Por que a audiência de junho pode ser decisiva
A audiência pública tende a funcionar como teste de força entre prefeitura, concessionária, órgãos reguladores e usuários do sistema.
Se a comissão reunir elementos suficientes para apontar falhas graves e persistentes, o município poderá justificar medidas mais duras na reta final do procedimento.
Isso inclui desde novas exigências formais até a abertura de caminho para intervenção, hipótese defendida por setores políticos desde a CPI do Transporte Coletivo.
O relatório final da CPI, apresentado em setembro de 2025, já havia apontado problemas como sucateamento da frota, falhas de manutenção, acessibilidade precária e superlotação.
- Primeiro, a comissão expõe os dados coletados
- Depois, a sociedade e o consórcio apresentam manifestações
- Em seguida, o município consolida o relatório
- Por fim, decide se haverá avanço para medida mais severa
O cenário amplia a pressão sobre o Consórcio Guaicurus porque a crise deixa de ser tratada apenas como disputa contratual e passa a ser examinada em arena pública.
Para os usuários, o dado mais sensível é simples: a prefeitura passou a dizer abertamente que qualidade e renovação da frota são pré-condições para qualquer rearranjo financeiro.

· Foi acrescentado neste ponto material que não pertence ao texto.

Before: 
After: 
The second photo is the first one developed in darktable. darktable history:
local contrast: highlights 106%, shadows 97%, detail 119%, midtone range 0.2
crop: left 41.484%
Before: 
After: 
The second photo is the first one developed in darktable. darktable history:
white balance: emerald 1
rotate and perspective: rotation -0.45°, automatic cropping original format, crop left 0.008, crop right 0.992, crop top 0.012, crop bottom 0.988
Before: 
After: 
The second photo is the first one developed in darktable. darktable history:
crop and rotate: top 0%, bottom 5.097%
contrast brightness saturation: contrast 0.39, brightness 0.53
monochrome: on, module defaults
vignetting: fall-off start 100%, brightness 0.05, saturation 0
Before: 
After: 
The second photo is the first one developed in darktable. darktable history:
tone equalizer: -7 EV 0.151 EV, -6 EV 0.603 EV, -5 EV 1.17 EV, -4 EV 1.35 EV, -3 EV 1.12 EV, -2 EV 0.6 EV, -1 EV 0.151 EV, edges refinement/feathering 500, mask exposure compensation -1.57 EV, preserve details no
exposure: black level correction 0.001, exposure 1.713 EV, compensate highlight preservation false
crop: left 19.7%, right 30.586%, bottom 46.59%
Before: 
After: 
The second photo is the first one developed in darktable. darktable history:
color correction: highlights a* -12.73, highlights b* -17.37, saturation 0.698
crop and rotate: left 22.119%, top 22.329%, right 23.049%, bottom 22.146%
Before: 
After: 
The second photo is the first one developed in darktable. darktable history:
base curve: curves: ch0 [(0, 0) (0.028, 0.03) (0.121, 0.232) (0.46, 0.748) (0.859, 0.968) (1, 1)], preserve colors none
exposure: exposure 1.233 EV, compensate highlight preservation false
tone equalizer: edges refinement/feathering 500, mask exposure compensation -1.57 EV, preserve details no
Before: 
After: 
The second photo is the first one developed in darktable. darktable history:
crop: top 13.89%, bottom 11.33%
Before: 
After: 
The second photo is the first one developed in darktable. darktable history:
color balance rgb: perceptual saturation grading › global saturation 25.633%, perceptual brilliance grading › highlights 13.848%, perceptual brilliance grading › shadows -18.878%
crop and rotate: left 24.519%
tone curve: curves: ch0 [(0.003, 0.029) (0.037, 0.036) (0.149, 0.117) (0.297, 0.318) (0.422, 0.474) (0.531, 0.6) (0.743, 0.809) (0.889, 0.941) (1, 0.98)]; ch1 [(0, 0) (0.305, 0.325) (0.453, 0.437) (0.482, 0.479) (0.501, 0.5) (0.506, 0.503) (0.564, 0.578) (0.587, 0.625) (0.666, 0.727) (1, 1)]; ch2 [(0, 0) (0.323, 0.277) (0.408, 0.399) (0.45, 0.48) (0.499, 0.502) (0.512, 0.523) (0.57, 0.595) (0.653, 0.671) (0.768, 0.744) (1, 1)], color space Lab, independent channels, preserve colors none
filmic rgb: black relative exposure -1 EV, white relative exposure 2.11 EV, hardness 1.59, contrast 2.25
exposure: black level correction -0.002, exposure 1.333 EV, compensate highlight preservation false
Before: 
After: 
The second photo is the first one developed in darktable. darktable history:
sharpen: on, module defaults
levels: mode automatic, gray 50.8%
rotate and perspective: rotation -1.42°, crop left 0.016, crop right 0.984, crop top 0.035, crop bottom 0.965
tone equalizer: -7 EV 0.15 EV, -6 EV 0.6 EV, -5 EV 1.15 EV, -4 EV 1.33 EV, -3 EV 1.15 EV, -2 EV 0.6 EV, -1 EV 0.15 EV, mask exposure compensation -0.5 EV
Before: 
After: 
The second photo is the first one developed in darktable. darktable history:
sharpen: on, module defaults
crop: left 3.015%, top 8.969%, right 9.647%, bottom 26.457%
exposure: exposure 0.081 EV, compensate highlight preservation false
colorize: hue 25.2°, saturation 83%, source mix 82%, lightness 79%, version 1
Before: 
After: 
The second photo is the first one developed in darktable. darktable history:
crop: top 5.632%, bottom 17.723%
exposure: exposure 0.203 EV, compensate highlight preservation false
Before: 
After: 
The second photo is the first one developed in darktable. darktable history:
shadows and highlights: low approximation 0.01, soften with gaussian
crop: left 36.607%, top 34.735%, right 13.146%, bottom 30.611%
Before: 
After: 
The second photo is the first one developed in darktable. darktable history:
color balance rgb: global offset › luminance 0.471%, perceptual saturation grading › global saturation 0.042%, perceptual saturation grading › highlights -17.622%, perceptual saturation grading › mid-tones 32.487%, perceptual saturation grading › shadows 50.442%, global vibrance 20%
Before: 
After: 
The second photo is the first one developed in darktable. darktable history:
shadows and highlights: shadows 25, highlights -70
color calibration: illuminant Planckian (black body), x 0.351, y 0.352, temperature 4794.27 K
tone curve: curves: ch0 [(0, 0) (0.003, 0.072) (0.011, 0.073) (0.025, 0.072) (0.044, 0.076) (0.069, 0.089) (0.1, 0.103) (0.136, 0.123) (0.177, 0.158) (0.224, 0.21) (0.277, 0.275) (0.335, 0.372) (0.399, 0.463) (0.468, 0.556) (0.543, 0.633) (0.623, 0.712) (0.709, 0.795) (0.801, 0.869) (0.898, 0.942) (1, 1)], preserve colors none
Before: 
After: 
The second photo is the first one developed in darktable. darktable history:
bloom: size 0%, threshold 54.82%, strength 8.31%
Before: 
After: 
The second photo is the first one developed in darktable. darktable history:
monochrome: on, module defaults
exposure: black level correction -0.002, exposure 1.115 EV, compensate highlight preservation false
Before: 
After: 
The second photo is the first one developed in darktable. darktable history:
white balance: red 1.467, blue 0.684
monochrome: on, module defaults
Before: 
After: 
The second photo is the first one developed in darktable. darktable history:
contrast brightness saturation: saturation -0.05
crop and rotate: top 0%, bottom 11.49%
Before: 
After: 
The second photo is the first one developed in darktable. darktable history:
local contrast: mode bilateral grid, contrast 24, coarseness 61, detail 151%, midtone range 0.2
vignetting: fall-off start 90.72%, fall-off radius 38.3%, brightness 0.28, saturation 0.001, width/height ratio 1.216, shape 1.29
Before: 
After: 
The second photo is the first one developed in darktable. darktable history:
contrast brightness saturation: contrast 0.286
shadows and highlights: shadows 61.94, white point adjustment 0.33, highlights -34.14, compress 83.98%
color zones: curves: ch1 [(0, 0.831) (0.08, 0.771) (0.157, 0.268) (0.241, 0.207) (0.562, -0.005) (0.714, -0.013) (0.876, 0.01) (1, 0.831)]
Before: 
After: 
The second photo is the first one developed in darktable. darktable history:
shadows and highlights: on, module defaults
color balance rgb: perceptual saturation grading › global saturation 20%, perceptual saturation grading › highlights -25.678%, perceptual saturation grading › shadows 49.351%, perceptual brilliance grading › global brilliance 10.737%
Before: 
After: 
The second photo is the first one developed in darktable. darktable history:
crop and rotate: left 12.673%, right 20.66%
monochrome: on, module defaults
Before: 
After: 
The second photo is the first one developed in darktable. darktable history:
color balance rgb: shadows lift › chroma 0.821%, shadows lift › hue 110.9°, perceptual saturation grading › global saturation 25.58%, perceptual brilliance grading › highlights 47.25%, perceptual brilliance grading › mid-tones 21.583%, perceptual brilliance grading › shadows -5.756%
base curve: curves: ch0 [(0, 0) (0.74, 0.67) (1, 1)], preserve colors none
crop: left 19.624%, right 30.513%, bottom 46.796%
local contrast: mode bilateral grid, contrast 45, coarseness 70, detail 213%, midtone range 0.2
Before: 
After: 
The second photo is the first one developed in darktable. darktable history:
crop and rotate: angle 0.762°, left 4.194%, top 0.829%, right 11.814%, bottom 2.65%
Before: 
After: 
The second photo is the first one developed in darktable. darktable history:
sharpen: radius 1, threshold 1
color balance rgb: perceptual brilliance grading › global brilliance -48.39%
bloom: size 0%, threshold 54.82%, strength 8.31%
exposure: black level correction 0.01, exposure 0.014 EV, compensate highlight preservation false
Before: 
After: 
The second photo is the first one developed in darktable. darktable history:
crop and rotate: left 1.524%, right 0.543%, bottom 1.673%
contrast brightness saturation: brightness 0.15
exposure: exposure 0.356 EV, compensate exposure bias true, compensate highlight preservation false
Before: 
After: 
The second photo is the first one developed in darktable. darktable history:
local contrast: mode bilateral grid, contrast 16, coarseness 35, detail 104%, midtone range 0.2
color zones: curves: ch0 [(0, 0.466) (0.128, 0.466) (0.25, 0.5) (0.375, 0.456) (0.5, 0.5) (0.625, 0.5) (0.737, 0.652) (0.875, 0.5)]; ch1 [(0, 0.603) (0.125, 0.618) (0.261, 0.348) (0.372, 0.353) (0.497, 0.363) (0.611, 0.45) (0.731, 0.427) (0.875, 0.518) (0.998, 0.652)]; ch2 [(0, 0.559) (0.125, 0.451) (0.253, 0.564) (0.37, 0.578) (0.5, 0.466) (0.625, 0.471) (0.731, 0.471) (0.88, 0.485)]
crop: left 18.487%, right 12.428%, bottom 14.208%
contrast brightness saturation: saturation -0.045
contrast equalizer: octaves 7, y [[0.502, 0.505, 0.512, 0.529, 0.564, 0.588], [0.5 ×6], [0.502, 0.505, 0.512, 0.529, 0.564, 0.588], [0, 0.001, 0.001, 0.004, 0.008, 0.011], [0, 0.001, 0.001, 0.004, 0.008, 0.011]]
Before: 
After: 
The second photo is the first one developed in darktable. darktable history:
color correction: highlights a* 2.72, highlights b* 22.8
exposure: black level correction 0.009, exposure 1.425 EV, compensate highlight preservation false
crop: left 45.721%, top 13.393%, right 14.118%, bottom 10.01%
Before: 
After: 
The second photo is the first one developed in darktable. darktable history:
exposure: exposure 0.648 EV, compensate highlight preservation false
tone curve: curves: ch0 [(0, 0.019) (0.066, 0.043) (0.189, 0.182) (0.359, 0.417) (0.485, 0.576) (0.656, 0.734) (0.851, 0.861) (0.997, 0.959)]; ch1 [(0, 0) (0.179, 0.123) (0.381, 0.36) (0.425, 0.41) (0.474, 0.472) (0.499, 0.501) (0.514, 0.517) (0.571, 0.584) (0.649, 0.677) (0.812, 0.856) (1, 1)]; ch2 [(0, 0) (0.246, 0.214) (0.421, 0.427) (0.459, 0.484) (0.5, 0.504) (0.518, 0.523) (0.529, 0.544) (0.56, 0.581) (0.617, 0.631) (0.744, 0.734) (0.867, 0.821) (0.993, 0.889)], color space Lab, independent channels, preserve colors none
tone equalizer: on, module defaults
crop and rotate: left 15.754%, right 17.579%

Crise do transporte ocorre enquanto cidade tenta destravar obras viárias
O endurecimento sobre os ônibus acontece no mesmo momento em que Campo Grande também tenta reagir em outra frente crítica da mobilidade urbana.
A prefeitura abriu licitação de R$ 2,38 milhões para reordenar o cruzamento das avenidas Tamandaré e Euler de Azevedo, um dos pontos mais congestionados da capital.
O projeto prevê mudanças no traçado viário e instalação de semáforos em uma área com fluxo intenso para universidades, Detran e bairros populosos do entorno.
Conforme a licitação de R$ 2,38 milhões para reordenamento viário na Tamandaré com Euler, as propostas poderão ser enviadas até 22 de junho.
Embora sejam temas distintos, transporte coletivo e trânsito se cruzam politicamente. Ambos expõem a dificuldade da cidade em responder à pressão diária por deslocamento mais rápido e seguro.
No caso dos ônibus, a cobrança recai sobre contrato, frota e subsídio. No viário, o foco está em gargalos históricos, acidentes e promessa de entrega dentro do calendário oficial.
O que observar a partir de agora
Os próximos dias serão decisivos para medir se a audiência pública servirá apenas como rito formal ou como ponto de inflexão na concessão.
O primeiro indicador será o teor dos dados apresentados pela comissão e o grau de contestação do Consórcio Guaicurus.
O segundo será a capacidade do município de sustentar tecnicamente a exigência de renovação de 235 ônibus antes de discutir qualquer revisão econômica.
O terceiro será político: se a população comparecer em peso e transformar a audiência em vitrine da insatisfação, a pressão por medidas mais duras tende a subir.
Em Campo Grande, a crise do transporte entrou em uma fase nova. Agora, além da Justiça, ela será disputada diante do público, com números, prazos e cobrança direta por resultado.